I was getting a bit concerned that I had become less brave recently. In the past I have ridden motorcycles at high speed and done full-contact Karate but lately I have been scared Skiing.
I started skiing at the age of 30+ and did it in Austria for the first time. It took just a few days to get from raw beginner to OK to go down most of the slopes.
But, most of it was fearful. By this, I mean leaving the Ski school after day 2 and going to the top of the mountain etc.
I remember making a wrong turn and heading for an expert slope on one day. And I fell and couldn't stop tumbling all the way down the slope.
The other day, here in Japan, my son made a similar error by thinking an "E" on a sign meant "Easy" but unfortunately it meant "Expert". But he got down it OK.
Skiing is a very unusual sport I think. There is such a fine line between boredom (slope too easy), fun (the slope is exactly right for your ability level and not too easy) and scary (it is icy or very bumpy or steep).
Well today I went to our local ski area for the first time, this is a strange place since the slopes are either very easy or difficult. So I had to do the difficult slopes.
I watched a DVD about skiing technique before I went and I remembered the phrase that "break-troughs will not happen so often at this level" - the intermediate level where I am at.
In the difficult area there were 2 choices, the steep compacted snow and the steep bumpy, soft snow.
I went for the compacted snow several times and got better and better at it and ventured to the edges to try the powder snow. I am getting used to this soft snow now after some previous trips. It is strange compared to the compacted snow since you sink into it and miraculously are still able to move through it.
Eventually, I got fed up with doing this same slope over and over and decided to go for the steep, soft and bumpy slope.
The first time I turned resulted in some high speed that made me panic and fall over. But what I realized is that you must not give in and fight to stay in balance. The snow was soft so there was no pain to fall.
So, it didn't take long to actually concentrate on balancing after turns and not bail out but rather stay focused on keeping upright and ready to make the next turn.
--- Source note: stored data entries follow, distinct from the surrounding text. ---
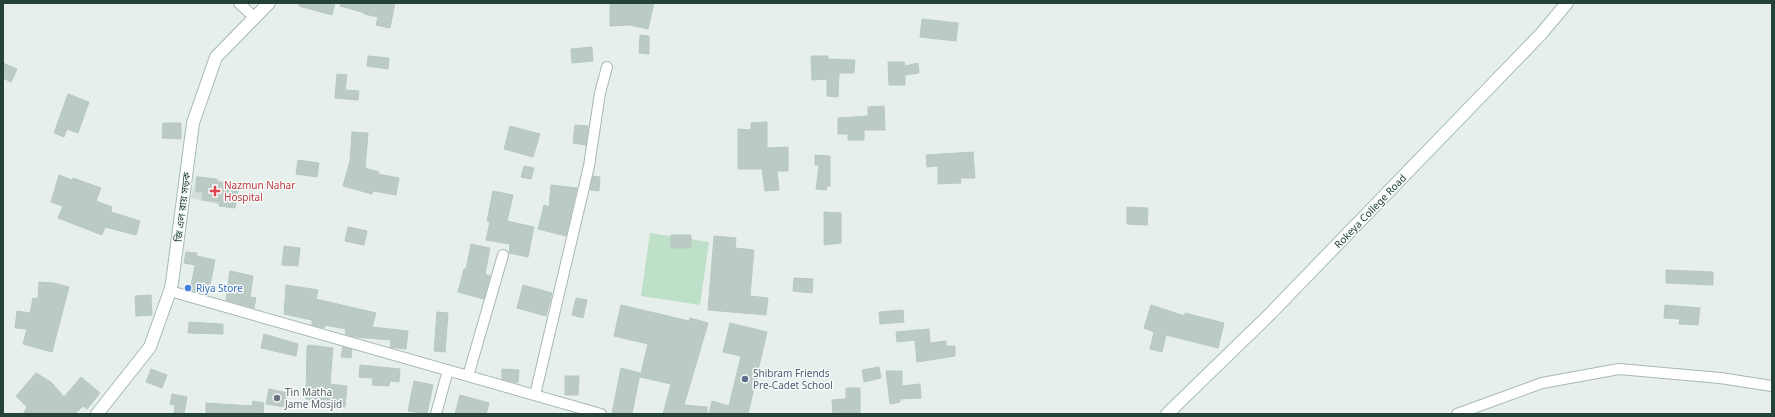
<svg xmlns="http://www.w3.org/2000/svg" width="1775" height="417" viewBox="0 0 1775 417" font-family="'Noto Sans','Noto Sans Bengali',sans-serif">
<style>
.built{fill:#d4dfda}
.green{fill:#bfe0c8}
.building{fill:#bbcac4;stroke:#b8c9c2}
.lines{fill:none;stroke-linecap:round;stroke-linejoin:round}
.street-casing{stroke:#a8b8b2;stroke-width:12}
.secondary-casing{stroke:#a4bbb3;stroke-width:14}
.street{stroke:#fff;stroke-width:10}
.secondary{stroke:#fff;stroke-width:12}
.health-dot{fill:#e0444e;stroke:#f7fbf9;stroke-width:1.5}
.shop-dot{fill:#3f7fe0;stroke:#f7fbf9;stroke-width:1.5}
.service-dot{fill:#5c6f8a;stroke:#f7fbf9;stroke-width:1.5}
.worship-dot{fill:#6b7280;stroke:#f7fbf9;stroke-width:1.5}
.labels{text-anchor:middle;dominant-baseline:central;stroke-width:3;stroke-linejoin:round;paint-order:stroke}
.health-label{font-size:10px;fill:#be3a42;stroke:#f7fbf9;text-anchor:start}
.street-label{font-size:10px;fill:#24423a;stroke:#f7fbf9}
.shop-label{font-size:10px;fill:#366cbe;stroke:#f7fbf9;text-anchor:start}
.service-label{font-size:10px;fill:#4e5e75;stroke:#f7fbf9;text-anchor:start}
.worship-label{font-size:10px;fill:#5b616d;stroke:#f7fbf9;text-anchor:start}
</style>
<rect width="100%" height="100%" fill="#e6efeb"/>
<path class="built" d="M196 175 239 185 234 208 191 198Z"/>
<path class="green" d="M650 233 709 242 700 305 641 296Z"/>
<path class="building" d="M299 3H335L332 15 299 6Z
M341 3H395L390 28 376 25 378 17 364 14 365 13 340 6Z
M610 3H654L648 29 630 25 610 26Z
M922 19 958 23 956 41 920 37Z
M640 35 649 36V54L639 53Z
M592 47 593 61 572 63 571 49Z
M368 56 389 58 388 69 367 66Z
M811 56H828V59L855 60 854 73H839L838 97 827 96V79L812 80Z
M888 62H904L905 66 918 63 919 73 905 75V85H889Z
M3 63 17 69 11 82 3 78Z
M337 74 347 75 345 90 359 91 358 100 335 98Z
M68 94 89 102 78 133 67 129 64 137 54 133Z
M884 106 885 130H864V140H848V134H838V118L868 116V107Z
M767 122V148L788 147V171H777L779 190 765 191 762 169H738V129L751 130V123Z
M163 123H181V139L162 138Z
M575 125 588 126 586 145 573 143Z
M510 126 540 134 533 157 504 149Z
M352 132 368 133 365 168 379 172 378 174 399 178 396 195 373 191 372 194 343 186 350 161Z
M973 152 975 178H960L961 183 938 184V166L927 167 926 155Z
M815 155 830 156V186H827L826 190 816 189 819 165H815Z
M298 160 319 163 317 177 296 174Z
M524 166 534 168 531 179 521 177Z
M59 175 72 180 73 178 101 188 96 201 112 207 111 212 140 221 136 235 105 227 102 235 58 218 63 206 51 202Z
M593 176 600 177 599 191 590 190Z
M197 177 217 179V182L239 186 235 208 219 206 220 202 202 200 203 192H196Z
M551 185 577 188 566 236 538 229 544 205 549 207Z
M493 191 513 195 507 221 534 227 528 257 509 253 510 244 486 240 490 222 487 221Z
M1127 207 1148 208 1147 225 1127 224Z
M824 212 841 213V243L824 245Z
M348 227 367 231 364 245 345 241Z
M671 235H691V248H671Z
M714 236 736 238 735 248 754 250 750 296 768 298 766 315 708 310Z
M471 244 490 248 485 274 490 276 484 299 458 292 464 269H466Z
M284 246 300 248 298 266 282 265Z
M186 252 197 253 195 265 184 263Z
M197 256 215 260 208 295 190 290Z
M1666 270 1713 272V285L1666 283Z
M230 271 253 276 250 297 256 298 254 308 226 300Z
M794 278 813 279 812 293 793 291Z
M39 282 54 283 69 287 52 352 23 344 27 329 15 328 17 311 30 313 33 298 38 299Z
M286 285 318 290 316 299 376 313 372 327 408 331 406 349 390 347 391 340 355 337 345 334 346 329 325 325 324 328 312 325V320L284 314Z
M523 285 552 293 546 316 517 308Z
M151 295 152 315 136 316 135 296Z
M576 298 587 300 583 318 572 315Z
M621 305 689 321 690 318 708 323 684 405 707 407V414H663L671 384 640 377 648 344 614 336Z
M1151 305 1185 316V313L1224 323 1218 348 1166 335 1162 352 1150 349 1154 332 1144 328Z
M1665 305 1700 308 1698 325 1679 324 1680 319 1664 318Z
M903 310 904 322 880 324 879 312Z
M437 312 448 313 445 352 434 351Z
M189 322 223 324V334L188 333Z
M730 323 767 332 748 414H709L712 401 729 406 741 356 723 352Z
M929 329 930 343 946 341V346H955V356L917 362 915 340 897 342 896 332Z
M264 334 298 344 296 356 261 348Z
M309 345 333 348 330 384 347 386 345 407 329 405V400L306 399 307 346Z
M343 347 352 350 351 358 341 357Z
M360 365 400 369 399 382 390 381 389 386 372 385 373 378 359 377Z
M879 367 881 378 864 382 862 370Z
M621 368 640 373 632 414H612Z
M151 369 167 375 162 388 146 382Z
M502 369 519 370 518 383 502 379Z
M886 371H902V386L920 384 921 398 900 399V402L890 404Z
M36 373 51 382 64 397 81 377 100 393 87 409 83 406 75 414H23L27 407 16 396Z
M565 376H579L578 395H565Z
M414 381 433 385 427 414 408 411Z
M846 388H860V414H833L832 400 846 399Z
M269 389 288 393 285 407 266 404Z
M172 394 187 397 184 414 174 413 175 405 170 404Z
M460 395 489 403 486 414H455Z
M253 401 264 403 263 414H206V403L252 406Z"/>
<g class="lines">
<defs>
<path id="street" d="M239 3 255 18
M170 291 601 414
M468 376 503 255
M535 395 589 166 600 93 607 67
M436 414 448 370
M1457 414 1542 383 1619 369 1720 378 1772 386"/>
<path id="secondary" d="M97 414 150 347 170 291 172 283 193 123 216 57 269 3
M1167 414 1270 314 1541 34 1567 3"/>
</defs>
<use href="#street" class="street-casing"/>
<use href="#secondary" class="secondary-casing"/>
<use href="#street" class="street"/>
<use href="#secondary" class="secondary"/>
</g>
<path class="health-dot" d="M213 185h4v4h4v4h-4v4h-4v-4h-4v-4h4z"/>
<circle class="shop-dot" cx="188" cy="288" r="4"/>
<circle class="service-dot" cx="745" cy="379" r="4"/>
<circle class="worship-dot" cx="277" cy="398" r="4"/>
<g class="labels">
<g class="health-label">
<text x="224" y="185">Nazmun Nahar<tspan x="224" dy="12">Hospital</tspan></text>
</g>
<g class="street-label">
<text transform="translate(182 207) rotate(-83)">জি এল রায় সড়ক</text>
<text transform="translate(1370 211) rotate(-46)">Rokeya College Road</text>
</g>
<g class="shop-label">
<text x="196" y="288">Riya Store</text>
</g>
<g class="service-label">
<text x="753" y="373">Shibram Friends<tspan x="753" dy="12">Pre-Cadet School</tspan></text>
</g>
<g class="worship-label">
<text x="285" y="392">Tin Matha<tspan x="285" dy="12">Jame Mosjid</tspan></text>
</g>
</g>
<rect width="1775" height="417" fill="none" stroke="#24423a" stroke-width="8"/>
</svg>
I had to carefully watch my wife turn to learn what to do. The trick is to turn your downward ski down the slope to start the turn and the other ski follows. Then, once the other ski is turned down the slope, you angle it and push on it for support, and at the same time lift the other ski and place it down horizontal to the slope. Then you are skiing quite fast across the slope and need to focus on balance, controlling speed and resisting falling on your side or skiing back up the slope to fall down.
The conditions seem crazy, but somehow it is possible to ski it. You just have to do what works and have faith in yourself!
The other thing to do is to bend your legs a lot to absorb bumps, but this is very tiring and after a few runs you don't have the stamina to maintain control.
So this was a breakthrough moment for me, actually completing these moves in what seemed at first to be impossible conditions. But great fun in the end.